Back to the Basics with Black Pride 2012
It’s been ten years since the first Black Pride in Baltimore, and while much has changed in our city and our world, many issues affecting the LGBT African-American community remain the same. Kevin Clemons, the newly nominated chair of Baltimore Black Pride, is also one of the original founders of the weeklong celebration.
“Back then, the intention was to have more social things, and we worked on workshops for health, finance and self-esteem,” said Clemons. “Over the years, the challenge has been that people use all the new technology available to get information instead of coming to workshops.”
Along with the challenges of a digital age, Baltimore Black Pride has faced the same stereotypes people associate with over-the-top Pride celebrations—excessive drinking and dancing the night away at the expense of educating a younger generation, working on political issues or giving back to the community.
“There is a perception that Pride is all about party, but I know with us there has been a push to get back to workshops. We are finding that it goes beyond a party, and issues are there long after the party is over,” Clemons said. “There is still no escaping diabetes and heart disease for African-Americans, and STIs and HIV in the gay community.”

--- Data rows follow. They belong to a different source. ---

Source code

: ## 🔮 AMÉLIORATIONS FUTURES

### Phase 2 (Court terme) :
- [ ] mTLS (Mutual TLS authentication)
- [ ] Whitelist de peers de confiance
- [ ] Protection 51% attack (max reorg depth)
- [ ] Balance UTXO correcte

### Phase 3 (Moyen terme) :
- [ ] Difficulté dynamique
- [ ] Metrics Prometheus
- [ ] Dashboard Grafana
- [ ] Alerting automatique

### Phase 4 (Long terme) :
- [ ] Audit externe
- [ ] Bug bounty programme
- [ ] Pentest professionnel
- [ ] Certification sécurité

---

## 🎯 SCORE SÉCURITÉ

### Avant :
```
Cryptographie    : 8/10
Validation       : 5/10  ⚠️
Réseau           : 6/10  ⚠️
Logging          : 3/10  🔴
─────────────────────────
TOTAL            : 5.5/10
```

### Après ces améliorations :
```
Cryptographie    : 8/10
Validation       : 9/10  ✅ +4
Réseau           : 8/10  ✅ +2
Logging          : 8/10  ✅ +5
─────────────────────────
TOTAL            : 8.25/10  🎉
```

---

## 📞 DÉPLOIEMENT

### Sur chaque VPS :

To address many of these daily struggles, the organizers of Baltimore Black Pride 2012 plan to sponsor a community activity in every month leading up to Pride, focused on health, social and economic issues affecting the African-American LGBT community. “Then there is a reason to celebrate in October,” said Clemons.
And let’s not forget the contributions of the next generation! Last year’s Black Pride featured a Youth Town Hall meeting, a summit, and a mixer and fundraiser for youth. Clemons, who describes himself as “being young a thousand years ago,” sees African-American elders giving young LGBT individuals more responsibility and opportunity to play an active role in Pride planning.
“Part of our mission is equipping our young people to become leaders, so that there will be an infusion of new blood. We have two youth on our board, and because they are active, we let them come up with workshops and activities for young people,” he said. “Youth know their agenda better than we do, and they are starting to get some ownership because we are giving them that role. It’s theirs anyway.”
This year’s Baltimore Black Pride will feature youth gatherings, workshops, an annual fundraiser, and a variety of fun and educational events. Community members who want to become involved in planning should call 443.691.9669, or go to BaltimoreBlackPride.org, where you can follow a link to their Facebook page.
“Once the fanfare is over and the dust settles, you need to keep the message and the movement going. Part of our goal for this year is to address the needs of the community and to be focused on the political component,” said Clemons. “You have more voice than you think you have.”